**How to complete this task**
Set out as a numbered list the lines of the listing from the one containing "Could you annotate" down to the one containing "-0.002356, 0.388529, 0.443125]]", both included, omitting any blank lines.

■ ■ ■

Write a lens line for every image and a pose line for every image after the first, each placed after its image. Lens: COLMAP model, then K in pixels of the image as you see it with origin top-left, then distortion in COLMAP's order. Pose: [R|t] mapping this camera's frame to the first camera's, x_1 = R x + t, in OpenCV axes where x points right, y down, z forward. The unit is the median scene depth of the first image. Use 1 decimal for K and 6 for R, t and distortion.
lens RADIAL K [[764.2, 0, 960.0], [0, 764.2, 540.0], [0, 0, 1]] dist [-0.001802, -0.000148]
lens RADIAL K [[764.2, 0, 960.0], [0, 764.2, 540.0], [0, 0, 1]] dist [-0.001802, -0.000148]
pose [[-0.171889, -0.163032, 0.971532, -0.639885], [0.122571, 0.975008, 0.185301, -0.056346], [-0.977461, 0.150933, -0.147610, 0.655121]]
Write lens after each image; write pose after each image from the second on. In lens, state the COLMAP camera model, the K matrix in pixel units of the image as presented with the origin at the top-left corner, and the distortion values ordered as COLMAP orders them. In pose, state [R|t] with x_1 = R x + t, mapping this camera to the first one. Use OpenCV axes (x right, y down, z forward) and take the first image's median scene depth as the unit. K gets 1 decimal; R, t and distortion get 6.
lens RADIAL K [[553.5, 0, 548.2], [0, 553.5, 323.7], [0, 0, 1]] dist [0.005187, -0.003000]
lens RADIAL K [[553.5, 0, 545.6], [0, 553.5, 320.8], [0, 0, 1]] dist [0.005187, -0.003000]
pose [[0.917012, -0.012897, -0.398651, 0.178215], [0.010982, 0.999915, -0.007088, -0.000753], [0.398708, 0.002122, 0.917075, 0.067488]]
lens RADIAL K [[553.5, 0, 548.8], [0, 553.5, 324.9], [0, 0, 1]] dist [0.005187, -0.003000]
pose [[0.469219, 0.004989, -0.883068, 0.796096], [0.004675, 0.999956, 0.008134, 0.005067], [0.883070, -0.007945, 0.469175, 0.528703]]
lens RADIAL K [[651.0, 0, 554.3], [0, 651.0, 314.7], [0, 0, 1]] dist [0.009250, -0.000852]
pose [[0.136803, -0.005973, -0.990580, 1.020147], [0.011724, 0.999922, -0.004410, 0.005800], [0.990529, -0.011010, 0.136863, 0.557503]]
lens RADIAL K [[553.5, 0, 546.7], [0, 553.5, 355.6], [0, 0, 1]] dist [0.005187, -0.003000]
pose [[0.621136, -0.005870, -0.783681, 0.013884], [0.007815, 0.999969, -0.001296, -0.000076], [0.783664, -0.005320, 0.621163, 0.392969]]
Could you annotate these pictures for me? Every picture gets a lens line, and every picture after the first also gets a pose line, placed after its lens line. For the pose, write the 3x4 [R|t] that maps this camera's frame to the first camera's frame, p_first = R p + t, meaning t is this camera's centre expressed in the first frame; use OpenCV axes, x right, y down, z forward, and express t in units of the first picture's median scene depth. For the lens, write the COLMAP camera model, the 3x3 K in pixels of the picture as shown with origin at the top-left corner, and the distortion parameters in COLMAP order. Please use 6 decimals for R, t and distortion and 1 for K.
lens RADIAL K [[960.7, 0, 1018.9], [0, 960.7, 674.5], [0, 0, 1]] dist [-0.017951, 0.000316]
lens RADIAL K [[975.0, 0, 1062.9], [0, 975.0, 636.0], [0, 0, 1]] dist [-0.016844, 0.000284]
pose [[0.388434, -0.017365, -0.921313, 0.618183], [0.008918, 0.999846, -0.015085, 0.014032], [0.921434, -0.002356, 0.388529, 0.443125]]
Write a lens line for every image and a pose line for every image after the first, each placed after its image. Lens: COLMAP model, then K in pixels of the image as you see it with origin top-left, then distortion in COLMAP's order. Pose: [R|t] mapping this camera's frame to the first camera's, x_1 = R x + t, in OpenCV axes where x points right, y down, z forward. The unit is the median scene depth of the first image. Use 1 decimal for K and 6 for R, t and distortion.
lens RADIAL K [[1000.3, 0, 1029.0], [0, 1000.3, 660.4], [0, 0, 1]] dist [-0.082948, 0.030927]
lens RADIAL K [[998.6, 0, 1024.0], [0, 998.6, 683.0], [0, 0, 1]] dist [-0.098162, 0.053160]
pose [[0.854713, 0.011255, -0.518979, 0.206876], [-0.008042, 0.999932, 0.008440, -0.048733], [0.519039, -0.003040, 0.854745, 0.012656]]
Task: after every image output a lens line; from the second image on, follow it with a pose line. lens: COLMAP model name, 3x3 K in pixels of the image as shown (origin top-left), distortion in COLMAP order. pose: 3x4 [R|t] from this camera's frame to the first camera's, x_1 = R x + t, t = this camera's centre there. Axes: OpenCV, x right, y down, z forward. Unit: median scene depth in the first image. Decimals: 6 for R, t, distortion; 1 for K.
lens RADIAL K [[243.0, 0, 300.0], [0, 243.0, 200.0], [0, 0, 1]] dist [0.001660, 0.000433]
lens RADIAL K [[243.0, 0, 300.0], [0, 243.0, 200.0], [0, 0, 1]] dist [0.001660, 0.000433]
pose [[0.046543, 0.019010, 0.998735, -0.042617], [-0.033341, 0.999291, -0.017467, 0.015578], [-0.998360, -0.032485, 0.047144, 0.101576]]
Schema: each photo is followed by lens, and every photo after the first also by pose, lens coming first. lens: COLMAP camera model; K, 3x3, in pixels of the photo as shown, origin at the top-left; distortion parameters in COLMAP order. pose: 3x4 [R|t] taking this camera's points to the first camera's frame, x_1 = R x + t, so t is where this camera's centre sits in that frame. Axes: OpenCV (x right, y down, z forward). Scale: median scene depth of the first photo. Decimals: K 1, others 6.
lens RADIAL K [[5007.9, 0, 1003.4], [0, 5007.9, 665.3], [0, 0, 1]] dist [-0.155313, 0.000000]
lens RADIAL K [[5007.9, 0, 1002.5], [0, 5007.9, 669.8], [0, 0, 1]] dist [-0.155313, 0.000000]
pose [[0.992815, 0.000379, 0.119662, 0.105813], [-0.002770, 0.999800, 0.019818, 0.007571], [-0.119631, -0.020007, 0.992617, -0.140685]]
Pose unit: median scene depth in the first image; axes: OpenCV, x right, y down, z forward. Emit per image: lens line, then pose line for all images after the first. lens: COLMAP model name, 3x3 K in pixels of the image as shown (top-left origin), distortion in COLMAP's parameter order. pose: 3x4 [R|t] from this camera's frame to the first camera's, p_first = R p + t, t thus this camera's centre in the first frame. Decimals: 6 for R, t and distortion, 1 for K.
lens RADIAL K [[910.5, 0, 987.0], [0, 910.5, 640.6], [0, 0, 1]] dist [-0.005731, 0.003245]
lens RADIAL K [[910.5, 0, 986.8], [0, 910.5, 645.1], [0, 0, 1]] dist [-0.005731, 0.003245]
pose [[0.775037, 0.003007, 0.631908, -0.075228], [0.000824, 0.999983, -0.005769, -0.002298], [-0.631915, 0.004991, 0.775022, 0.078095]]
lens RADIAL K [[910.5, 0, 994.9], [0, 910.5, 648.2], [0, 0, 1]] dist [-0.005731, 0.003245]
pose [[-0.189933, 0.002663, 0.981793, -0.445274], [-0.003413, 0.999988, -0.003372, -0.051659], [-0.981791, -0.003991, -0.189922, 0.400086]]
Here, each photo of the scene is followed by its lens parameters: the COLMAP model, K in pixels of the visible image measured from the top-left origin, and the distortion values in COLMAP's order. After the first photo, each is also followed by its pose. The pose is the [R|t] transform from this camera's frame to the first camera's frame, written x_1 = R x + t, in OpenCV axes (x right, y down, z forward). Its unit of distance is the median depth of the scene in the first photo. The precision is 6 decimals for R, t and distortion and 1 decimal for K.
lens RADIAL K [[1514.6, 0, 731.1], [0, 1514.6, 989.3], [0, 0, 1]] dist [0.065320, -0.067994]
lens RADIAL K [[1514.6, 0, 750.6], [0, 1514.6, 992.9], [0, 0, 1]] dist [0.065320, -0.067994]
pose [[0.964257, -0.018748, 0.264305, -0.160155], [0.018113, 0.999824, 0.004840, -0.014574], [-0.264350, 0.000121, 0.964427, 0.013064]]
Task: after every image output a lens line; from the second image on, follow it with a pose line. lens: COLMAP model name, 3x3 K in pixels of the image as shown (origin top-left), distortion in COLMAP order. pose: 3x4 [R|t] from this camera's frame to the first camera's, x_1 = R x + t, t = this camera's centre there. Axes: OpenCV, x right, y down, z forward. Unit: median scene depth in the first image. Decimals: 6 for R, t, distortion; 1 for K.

■ ■ ■

**Reply**
1. Could you annotate these pictures for me? Every picture gets a lens line, and every picture after the first also gets a pose line, placed after its lens line. For the pose, write the 3x4 [R|t] that maps this camera's frame to the first camera's frame, p_first = R p + t, meaning t is this camera's centre expressed in the first frame; use OpenCV axes, x right, y down, z forward, and express t in units of the first picture's median scene depth. For the lens, write the COLMAP camera model, the 3x3 K in pixels of the picture as shown with origin at the top-left corner, and the distortion parameters in COLMAP order. Please use 6 decimals for R, t and distortion and 1 for K.
2. lens RADIAL K [[960.7, 0, 1018.9], [0, 960.7, 674.5], [0, 0, 1]] dist [-0.017951, 0.000316]
3. lens RADIAL K [[975.0, 0, 1062.9], [0, 975.0, 636.0], [0, 0, 1]] dist [-0.016844, 0.000284]
4. pose [[0.388434, -0.017365, -0.921313, 0.618183], [0.008918, 0.999846, -0.015085, 0.014032], [0.921434, -0.002356, 0.388529, 0.443125]]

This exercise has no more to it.